Challenges To
Eat Local

Eating local has become a growing phenomena, even meriting rigorous study. Recently, the American Farmland Trust (AFT) evaluated San Francisco, California, to determine the viability of such a major city sustaining itself with the availability of local food. The study revealed both challenges and opportunities. Read on for more details.

Busy Farmer's Market

Can San Francisco feed itself with local food?

According to the American Farmland Trust, it's a definite possibility.

"No place in the United States, and perhaps in the world is as blessed as San Francisco by an amazing cornucopia of products grown nearby," says Ed Thompson, California director and senior associate of American Farmland Trust (AFT).

"But, the answer to the question is a qualified yes because there are challenges to increase both the production, marketing and consumption of local food."

A study conducted by the AFT shows that the area farmlands have plenty of food but that protecting that farmland as well as marketing locally grown food are major challenges.
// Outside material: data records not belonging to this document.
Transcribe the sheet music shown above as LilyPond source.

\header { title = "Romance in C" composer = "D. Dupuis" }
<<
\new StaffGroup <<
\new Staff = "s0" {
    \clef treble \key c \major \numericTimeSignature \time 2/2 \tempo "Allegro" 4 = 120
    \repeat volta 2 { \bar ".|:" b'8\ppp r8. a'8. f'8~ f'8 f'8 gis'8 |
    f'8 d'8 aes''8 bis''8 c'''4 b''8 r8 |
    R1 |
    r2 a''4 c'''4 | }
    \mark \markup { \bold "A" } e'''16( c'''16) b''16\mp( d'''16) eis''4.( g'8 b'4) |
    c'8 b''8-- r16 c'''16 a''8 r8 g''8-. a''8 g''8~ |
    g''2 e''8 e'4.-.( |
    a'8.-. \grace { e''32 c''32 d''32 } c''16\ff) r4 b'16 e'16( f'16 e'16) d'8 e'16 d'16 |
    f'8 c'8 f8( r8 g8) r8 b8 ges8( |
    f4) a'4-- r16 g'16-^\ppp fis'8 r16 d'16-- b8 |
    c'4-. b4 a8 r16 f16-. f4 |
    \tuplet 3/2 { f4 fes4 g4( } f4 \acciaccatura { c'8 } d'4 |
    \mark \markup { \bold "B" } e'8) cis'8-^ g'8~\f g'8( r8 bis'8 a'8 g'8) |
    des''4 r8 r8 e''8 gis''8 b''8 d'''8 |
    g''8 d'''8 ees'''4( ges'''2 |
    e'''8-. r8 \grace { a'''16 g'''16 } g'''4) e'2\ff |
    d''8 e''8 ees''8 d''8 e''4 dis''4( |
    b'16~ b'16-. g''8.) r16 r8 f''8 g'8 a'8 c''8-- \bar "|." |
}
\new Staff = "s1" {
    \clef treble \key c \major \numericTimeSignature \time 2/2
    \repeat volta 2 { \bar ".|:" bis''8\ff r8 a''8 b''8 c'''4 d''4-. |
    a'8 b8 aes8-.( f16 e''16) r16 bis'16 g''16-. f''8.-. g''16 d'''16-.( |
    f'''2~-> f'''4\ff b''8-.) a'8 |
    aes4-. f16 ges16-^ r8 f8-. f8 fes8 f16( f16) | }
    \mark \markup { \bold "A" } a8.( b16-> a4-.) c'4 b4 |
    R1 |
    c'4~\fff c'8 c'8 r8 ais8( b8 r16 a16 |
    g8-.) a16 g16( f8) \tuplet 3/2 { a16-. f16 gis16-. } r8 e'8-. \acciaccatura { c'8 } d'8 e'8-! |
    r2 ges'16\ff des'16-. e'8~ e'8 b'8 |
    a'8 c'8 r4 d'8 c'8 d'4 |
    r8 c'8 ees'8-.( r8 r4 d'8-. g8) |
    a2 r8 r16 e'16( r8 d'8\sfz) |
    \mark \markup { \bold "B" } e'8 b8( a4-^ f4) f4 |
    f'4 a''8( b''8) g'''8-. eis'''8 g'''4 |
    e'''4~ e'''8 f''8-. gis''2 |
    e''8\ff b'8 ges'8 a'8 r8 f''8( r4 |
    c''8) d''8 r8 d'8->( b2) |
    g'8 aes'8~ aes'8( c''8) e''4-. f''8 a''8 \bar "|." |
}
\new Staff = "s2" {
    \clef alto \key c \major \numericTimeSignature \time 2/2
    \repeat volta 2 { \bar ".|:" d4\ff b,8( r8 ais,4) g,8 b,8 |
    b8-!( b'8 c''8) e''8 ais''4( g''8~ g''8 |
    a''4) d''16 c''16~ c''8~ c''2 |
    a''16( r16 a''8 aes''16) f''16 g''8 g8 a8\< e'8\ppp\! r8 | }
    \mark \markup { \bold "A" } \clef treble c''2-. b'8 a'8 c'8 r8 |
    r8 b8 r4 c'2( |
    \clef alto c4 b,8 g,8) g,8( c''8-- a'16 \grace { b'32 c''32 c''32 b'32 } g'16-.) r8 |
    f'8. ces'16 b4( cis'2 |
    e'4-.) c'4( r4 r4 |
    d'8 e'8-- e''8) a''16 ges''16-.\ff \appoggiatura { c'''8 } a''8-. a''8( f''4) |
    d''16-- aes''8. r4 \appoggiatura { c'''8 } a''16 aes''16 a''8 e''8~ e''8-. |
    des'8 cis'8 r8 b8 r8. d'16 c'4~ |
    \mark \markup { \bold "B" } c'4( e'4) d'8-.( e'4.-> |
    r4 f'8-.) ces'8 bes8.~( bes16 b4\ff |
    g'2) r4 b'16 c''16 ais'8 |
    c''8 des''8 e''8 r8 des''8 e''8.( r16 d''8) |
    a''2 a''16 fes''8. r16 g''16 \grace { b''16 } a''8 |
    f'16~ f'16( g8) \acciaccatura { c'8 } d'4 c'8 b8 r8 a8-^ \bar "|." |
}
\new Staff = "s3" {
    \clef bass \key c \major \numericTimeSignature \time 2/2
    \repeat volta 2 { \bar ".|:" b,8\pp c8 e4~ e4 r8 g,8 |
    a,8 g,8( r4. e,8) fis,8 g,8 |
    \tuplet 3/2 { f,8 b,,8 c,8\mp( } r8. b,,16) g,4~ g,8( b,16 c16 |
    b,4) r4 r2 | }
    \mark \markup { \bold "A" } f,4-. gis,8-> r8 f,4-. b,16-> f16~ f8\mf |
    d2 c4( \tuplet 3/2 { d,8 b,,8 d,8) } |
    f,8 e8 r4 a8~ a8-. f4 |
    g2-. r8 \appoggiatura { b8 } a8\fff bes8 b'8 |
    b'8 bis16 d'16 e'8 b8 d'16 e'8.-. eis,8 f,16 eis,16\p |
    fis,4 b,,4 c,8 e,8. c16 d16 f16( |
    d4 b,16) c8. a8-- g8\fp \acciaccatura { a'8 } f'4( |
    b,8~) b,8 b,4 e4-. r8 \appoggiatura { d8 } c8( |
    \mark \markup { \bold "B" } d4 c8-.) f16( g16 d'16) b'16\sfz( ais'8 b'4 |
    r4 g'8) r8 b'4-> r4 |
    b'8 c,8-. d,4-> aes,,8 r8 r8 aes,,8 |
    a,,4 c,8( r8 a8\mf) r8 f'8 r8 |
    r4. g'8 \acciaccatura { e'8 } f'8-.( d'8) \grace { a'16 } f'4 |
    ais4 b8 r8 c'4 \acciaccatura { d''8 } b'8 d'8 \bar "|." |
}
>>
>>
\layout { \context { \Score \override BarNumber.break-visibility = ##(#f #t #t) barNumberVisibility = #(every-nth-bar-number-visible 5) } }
Thompson co-authored the study with Alethea Harper from Sustainable Agriculture Education (SAGE) and Sibella Krauss, President of SAGE and Director of the Agriculture in Metropolitan Regions Program, University of California, Berkeley. Here is what they found.

Where does all the food come from?

San Franciscans consume 935,000 tons of food each year, and 5.9 million tons in the Bay area as a whole, while the "foodshed" (agricultural operations within 100 miles of the Golden Gate Bridge as defined in the study) produces 20 million tons of food annually.

In all, more than 80 different commodities are represented, with only a few not produced in abundance to satisfy the hunger of the City and Bay area residents.

The study also found that food products sold directly to consumers, for example, at farmers markets, are a small fraction, 0.5 percent of total regional production. However, this sector of the food system is expanding rapidly, with production of food for sale directly to consumers up nine percent a year from 1997 to 2002 in the San Francisco foodshed study area.

Impossible to track food because consumers don't demand to know its origin

"It's impossible to determine precisely how much locally-grown food is consumed in the city of San Francisco, or in fact, how much of what is consumed is produced on local farms and ranches," adds Thompson.

"The commercial food system in the region, as throughout the United States, does not track the origin of what it sells, primarily because consumers do not yet demand to know the origin of the foods they eat."

Urban sprawl a threat to farmland

Most of what is produced in the San Francisco foodshed is grown in the Central and Salinas Valleys. Three-quarters of the value of agricultural production in this area comes from less than one-fifth of the land that is irrigated cropland, the land that is under the most pressure from urban development.

"Without local farmland, there can be no local food," says Thompson. "New development in this region is consuming an acre of farmland for every 9.7 residents — the epitome of urban sprawl. If we continue at this rate, we'll lose another 800,000 acres by 2050, and much of that will be an unnecessary waste because of how inefficiently we are paving over the best land on earth."

More challenges to locally grown food movement

The loss of farmland is one of several significant obstacles that must be addressed to increase both the production, marketing and local consumption of locally-grown food. But there are others, such as:

  • Encouraging the traceability of the origin of locally-grown food
  • Educating consumers about eating foods in-season
  • Providing capital, expertise and infrastructure to enable growers to transition to producing foods for local markets
  • Assuring access to healthy, local food for low-income consumers

Local food movement also offers opportunities

"Despite the challenges, there are great opportunities to increase eating locally in San Francisco and the Bay Area," says Thompson.

"The local foods movement has momentum in this region. Public and private institutions are starting to source food locally. And as the fossil fuel era wanes, local food may gain in advantage in the marketplace over food that is processed and shipped long distances."

"No pun intended, we hope this report offers food for thought for San Francisco's consumers, area producers and other cities across the country," concludes Thompson.